Tuesday, June 03, 2014

Saint Boniface, the English Apostle

Sir Edward Coley Burne-Jones (1833‑1898)
St Boniface
From Cartoons for a Window at the Church of St Mary the Virgin, Speldhurst, Kent
Charcoal and graphite on paper
731 x 400 mm
Tate Britain, London

This is one of the six British saints in a window in the Church of St Mary the Virgin, Speldhurst, Kent. 

The designs were executed in 1875 and the glass was in place the following year by  The Morris Company

The other saints were: St Alban, St Aidan, St Helena, St Oswold and St Walburga. 

It is conscious medievalism, Gothic. It attempts  to summon up a time that probably never existed. But it was and is an inspiration

Christian Wilhelm Ernst Dietrich 1712 -1774
Saint Boniface Felling the Sacred Oak
Oil on canvas
74.4 x 104.5 cm
Scottish National Gallery, Edinburgh

The Christian saint and martyr Boniface was born Winifrid and probably in England

He was Archbishop of Mainz, 744-54. 

He was a Scholar and missionary among Germanic peoples, the "Apostle of the German peoples"

Martyred, he was buried at Fulda and is still widely venerated in Germany and Holland

According to the 8th century Vita Bonifatii auctore Willibaldi, Boniface felled the Donar Oak, ("Jupiter's oak" ) near the present-day town of Fritzlar in northern Hesse. 

Boniface started to chop the oak down, when suddenly a great wind blew the ancient oak over. 

When the pagan god did not strike him down, the people were amazed and converted to Christianity. 

He built a chapel dedicated to Saint Peter from its wood at the site. The chapel was the beginning of the monastery in Fritzlar.

Fritzlar was the birthplace of the German Empire which lasted from the 10th century until the Napoleonic Wars in the 19th century

In 1741 Dietrich was appointed court painter to Augustus III at Dresden (He was also King of Poland and Grand Duke of Lithuania from 1734 until 1763, as well as Elector of Saxony in the Holy Roman Empire from 1733 until 1763)

Thus the painting depicting the Apostle of Germany has  more political meaning than religious

Edward Dujardin (1817 - 1889)
Saint Boniface kneeling on the ground being blessed by Saint Willibrord
Pen lithograph
113 millimetres  x 83 millimetres
The British Museum, London

Edward Du Jardin was a Belgian painter based in Antwerp. He painted many religious works including Stations of the Cross

A political Flemish extremist, this work of his is religious and bears no political message

Pope Leo XIII in his Encyclical Officio Sanctissimo (22nd December 1887) extolled St Boniface when talking about the Church in Bavaria thus:
" But he to whom beyond others praise is certainly due, in that he nourished and cherished the faith in Bavaria, is St.

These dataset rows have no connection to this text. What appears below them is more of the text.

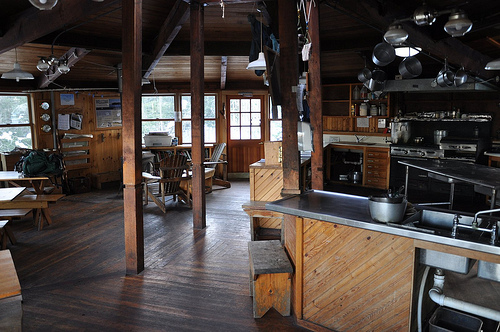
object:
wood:
[121, 0, 147, 276]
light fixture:
[392, 45, 424, 59]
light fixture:
[382, 0, 476, 48]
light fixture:
[0, 39, 35, 82]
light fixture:
[33, 54, 71, 84]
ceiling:
[0, 0, 498, 88]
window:
[0, 92, 36, 128]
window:
[139, 94, 179, 121]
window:
[177, 92, 218, 121]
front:
[0, 89, 271, 192]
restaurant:
[0, 0, 500, 330]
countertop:
[262, 188, 500, 249]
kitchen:
[264, 0, 500, 331]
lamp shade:
[1, 19, 35, 81]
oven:
[389, 143, 450, 198]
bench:
[246, 238, 295, 320]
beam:
[186, 0, 207, 231]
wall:
[28, 87, 122, 189]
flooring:
[0, 177, 317, 331]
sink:
[400, 209, 480, 238]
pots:
[437, 57, 454, 90]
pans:
[395, 43, 425, 79]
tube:
[428, 266, 500, 322]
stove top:
[391, 109, 489, 122]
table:
[394, 157, 500, 222]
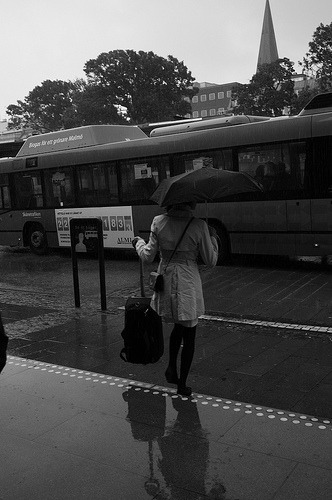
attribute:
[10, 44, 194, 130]
tree — large, full-leaved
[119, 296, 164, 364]
bag — black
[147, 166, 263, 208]
umbrella — black, large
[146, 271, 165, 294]
purse — black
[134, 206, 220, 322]
coat — winkled, colored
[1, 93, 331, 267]
bus — large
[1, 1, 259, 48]
sky — cloudy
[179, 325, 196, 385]
stocking — black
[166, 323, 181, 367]
stocking — black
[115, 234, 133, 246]
writing — black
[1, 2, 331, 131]
day — rainy, white, black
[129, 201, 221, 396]
woman — standing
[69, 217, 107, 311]
sign — black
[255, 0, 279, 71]
steeple — tall, pyramidal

Boniface, the Archbishop of Mayence, who also is celebrated in an undying and most trustworthy account as the father of Christian Germany, its Apostle and Martyr.  
He fulfilled the office of legate to the Roman Pontiffs Gregory the Second and Third, and Zachary, in whose favour he stood high, and in their name and by their authority he divided the country of Bavaria into dioceses, and thus, having constituted a regular hierarchy, handed on the faith which had been planted there to future generations.  
St. Gregory II, writing to Boniface himself, says: 
"The field of the Lord, which was lying waste, and had grown unfruitful through infidelity with the thorns of thistles, being tilled by the ploughshare of Thy doctrine, has received the seed of the word and brought forth an abundant harvest of faithfulness." (Ep. xiii. ad Bonifacium - cfr. Labbeurm Collect. Conc. v., viii.) 
From that time the religion of the Bavarians remained safe and sure through all changes in civil affairs, although in course of time very sharply tried. For indeed there ensued those broils and contentions of the empire against the priesthood which were so bitter, enduring, and destructive; in these, however, there was more to rejoice than to sadden the Church in Bavaria."
These were words written just after Bismarck`s Kulturkampf

More recently on the 1250th anniversary of the Martyrdom of St Boniface, Saint John Paul II recalled in 2004 that
"St Boniface was discouraged neither by the difficulties caused by the obstacles he encountered nor by failure and defeats.  
He bequeathed to others for their guidance his own experience of life:   
"Let us stand firm in the fight on the day of the Lord, for days of affliction and misery are here.... We are not dogs that cannot speak, nor silent observers, nor mercenaries fleeing from wolves! Instead, we are hard-working Pastors who watch over Christ's flock, who proclaim God's will to people whether important or ordinary, rich or poor... in season and out of season" (Boniface to Cuthbert, Archbishop of Canterbury, in the year 747)."